Les Principes Léon Riffard (1829 - ?)

Quand le Rhône, tombant des glaciers de la Suisse,
Poussait vers le Midi son immense flot noir,
A travers champs, creusant son lit, long précipice,
Ecumant et grondant, sombre, terrible à voir !
Il alla se heurter, dans un élan sublime,
Contre les monts altiers des Cévennes.
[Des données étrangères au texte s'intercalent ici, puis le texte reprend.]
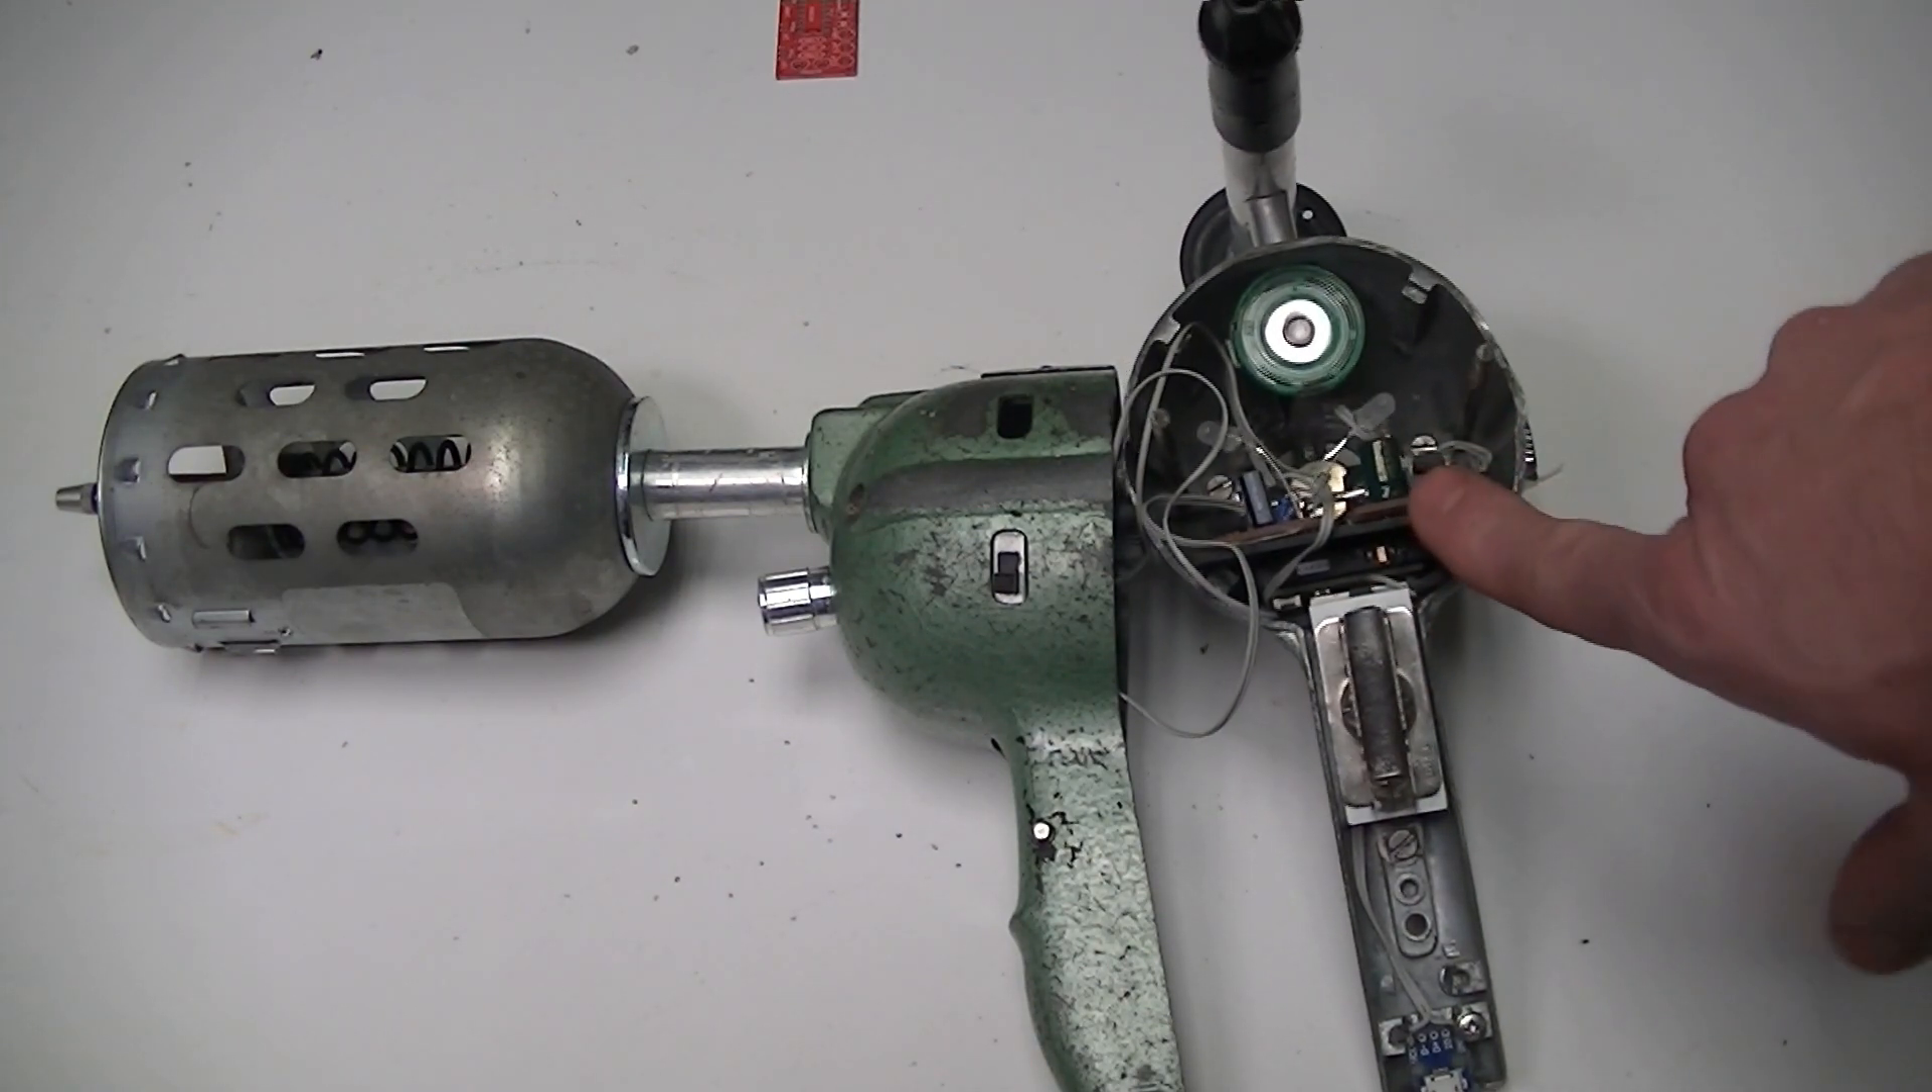I've also got the speaker mounted up the top there.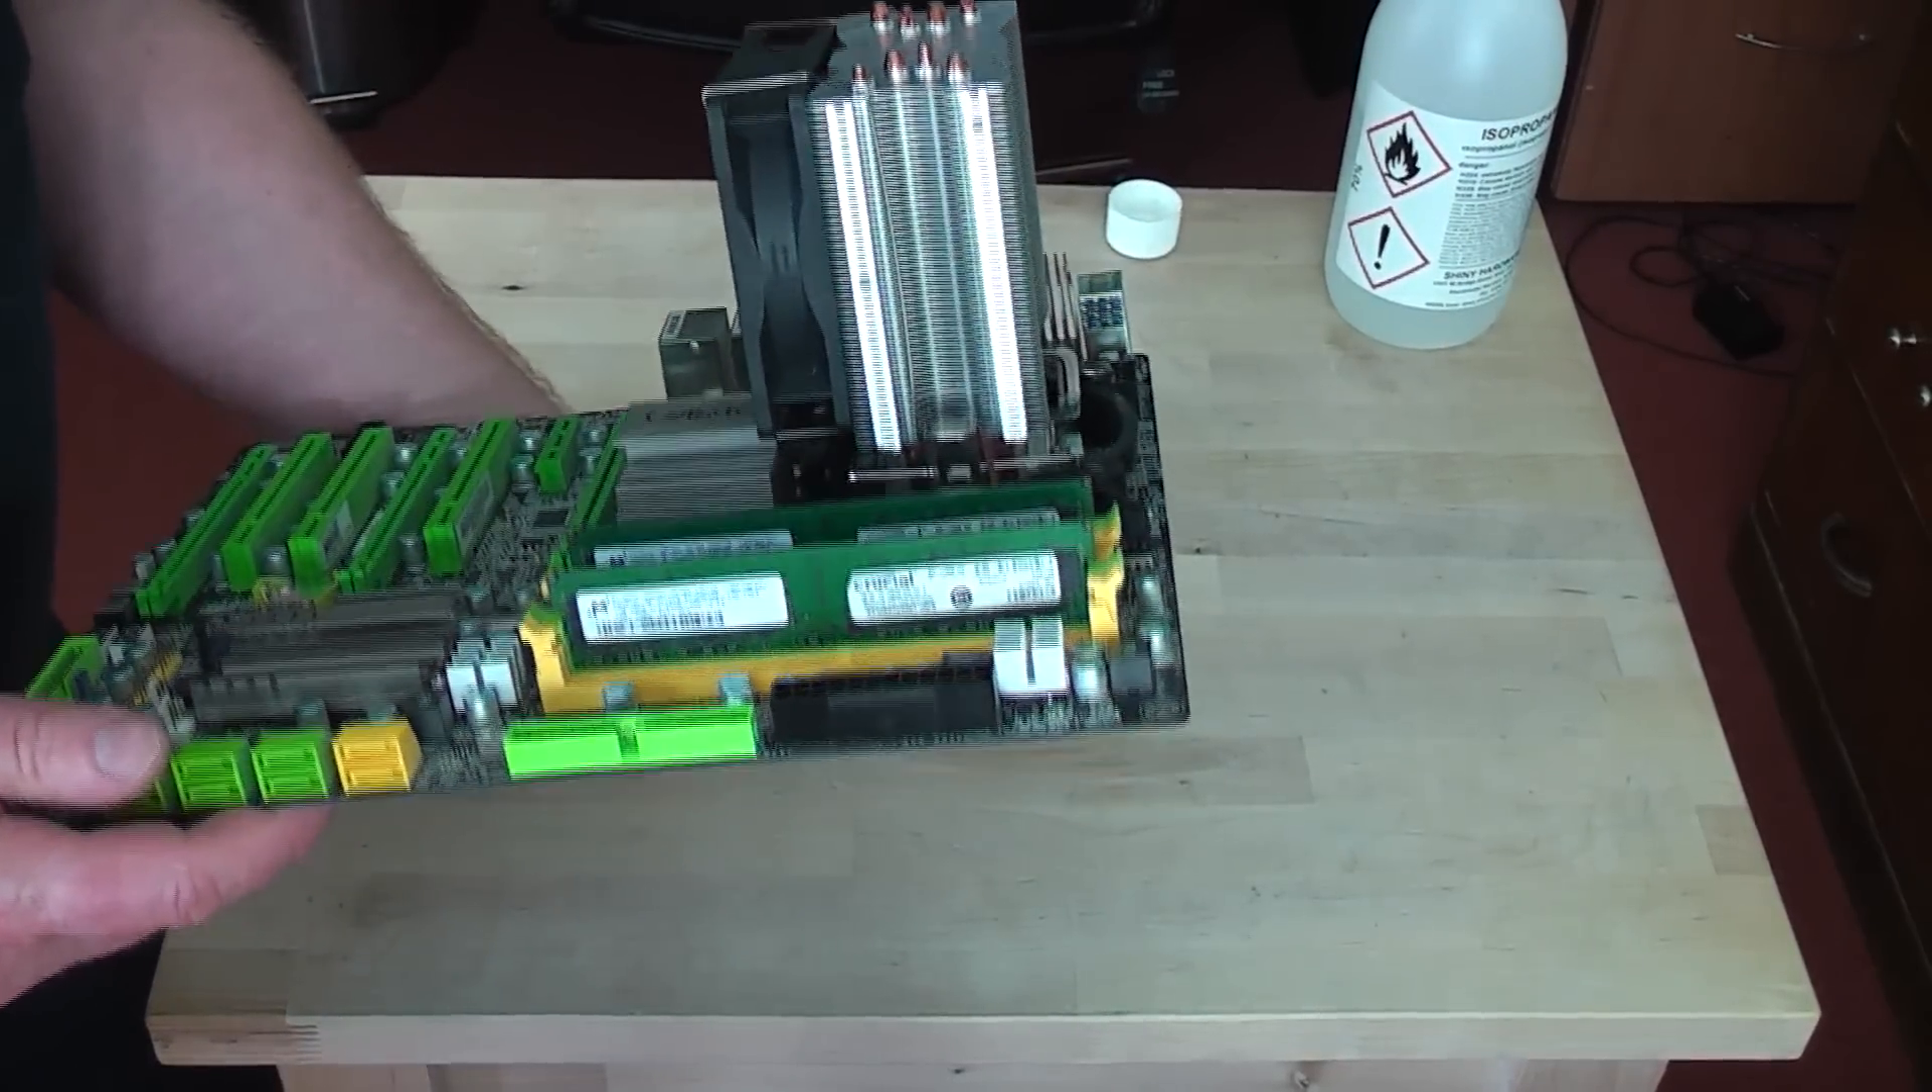Mamy pamięci, słuchajcie, zamontowane, jak widzicie, mamy zamontowany kuler.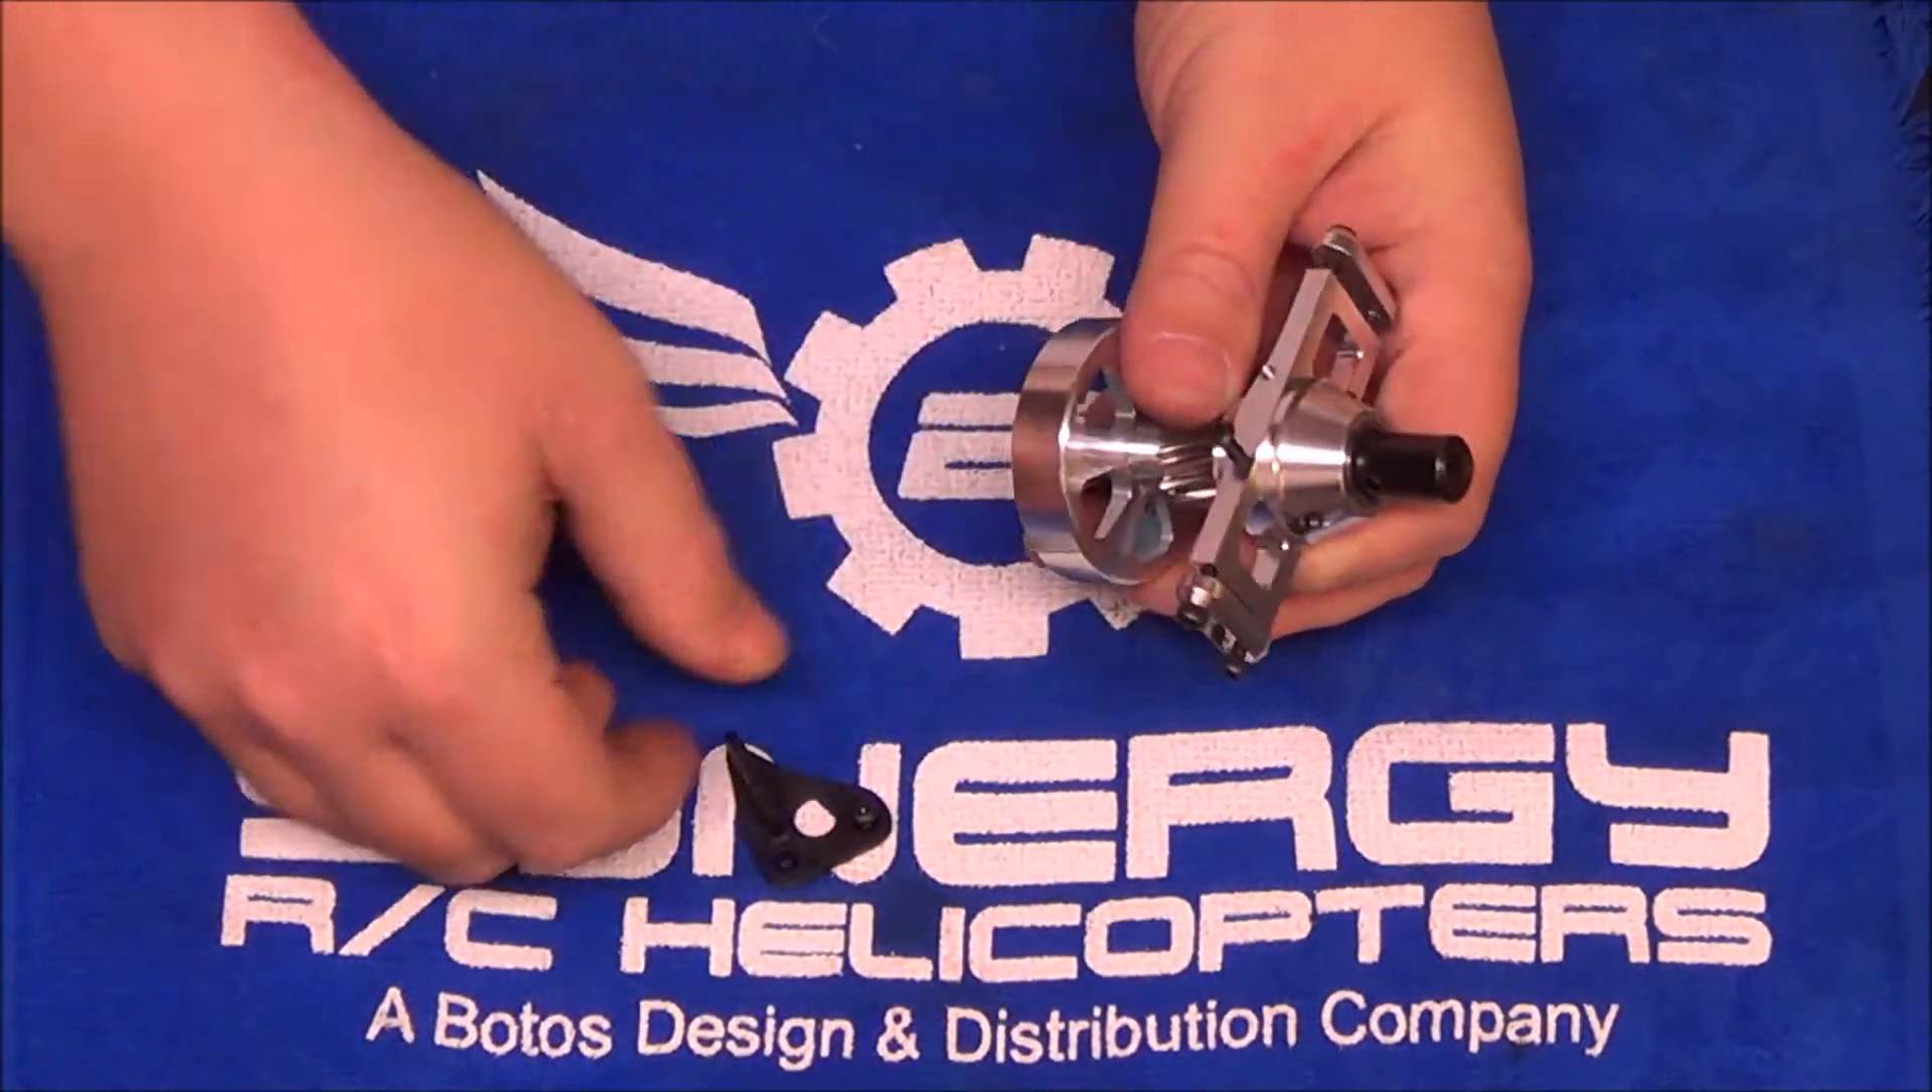I'm going to go ahead and cut the camera, and when I come back I'll have this fully reassembled. All right guys, all back together. I have not put the RPM sensor bracket back on yet.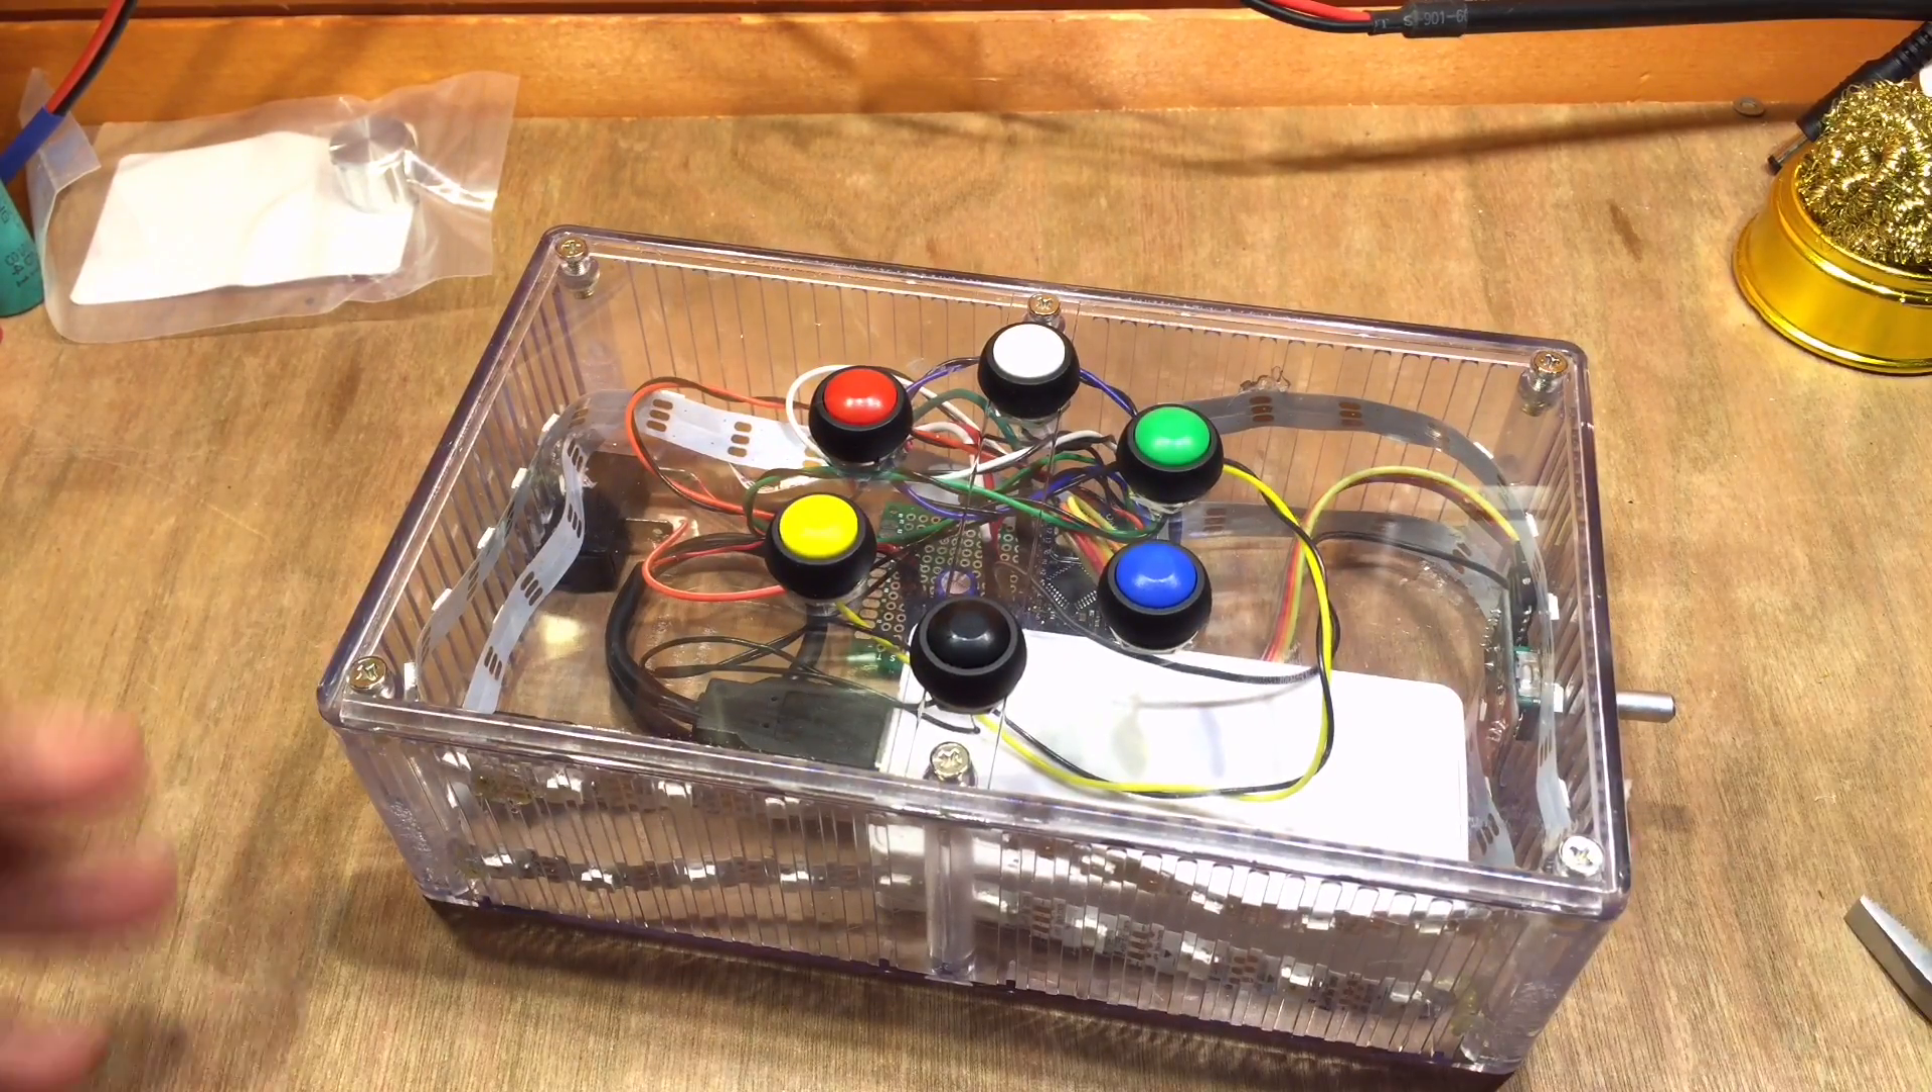So I've screwed the lid down so it's nice and secure.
Le choc,
Ebranlant leur massif de la base à la cime,
Fit la vague jaillir jusqu'au sommet du roc.
On entendit au loin comme un coup de tonnerre.
La montagne parut s'abîmer !... Mais soudain
L'écroulement de l'eau, dans la blanche poussière,
Fit surgir le rocher debout et souverain !
Les Cévennes avaient remporté la victoire.
Le Rhône, en refluant, rencontra le Ventoux.
Mais le Ventoux lui dit, souriant dans sa gloire :
« Les Alpes ne sauraient s'abaisser devant vous :
Passez votre chemin. » Et, furieuse, l'onde
Se rua vers le Sud, d'un bond prodigieux ;
Et les grands animaux, qui peuplaient le vieux Monde,
Debout à l'horizon, noirs sur l'azur des cieux,
Couronnaient les hauteurs, et, la tête penchée.
Mêlant au bruit des eaux un long mugissement,
Regardaient s'écouler la sombre chevauchée
Des flots poussant les flots sans trêve. Par moment
Au travers d'un rayon que le couchant allume,
On voyait au-dessus du noir fourmillement
Courir et flamboyer les panaches d'écume !...
Et puis la vision s'éteignait. Cependant,
Par delà les brouillards, par delà les abîmes,
Là-bas, au fond du ciel, dans une gloire d'or,
Les pieds dans la vapeur qui les noyait encor,
Emergeaient au soleil les immortelles cimes.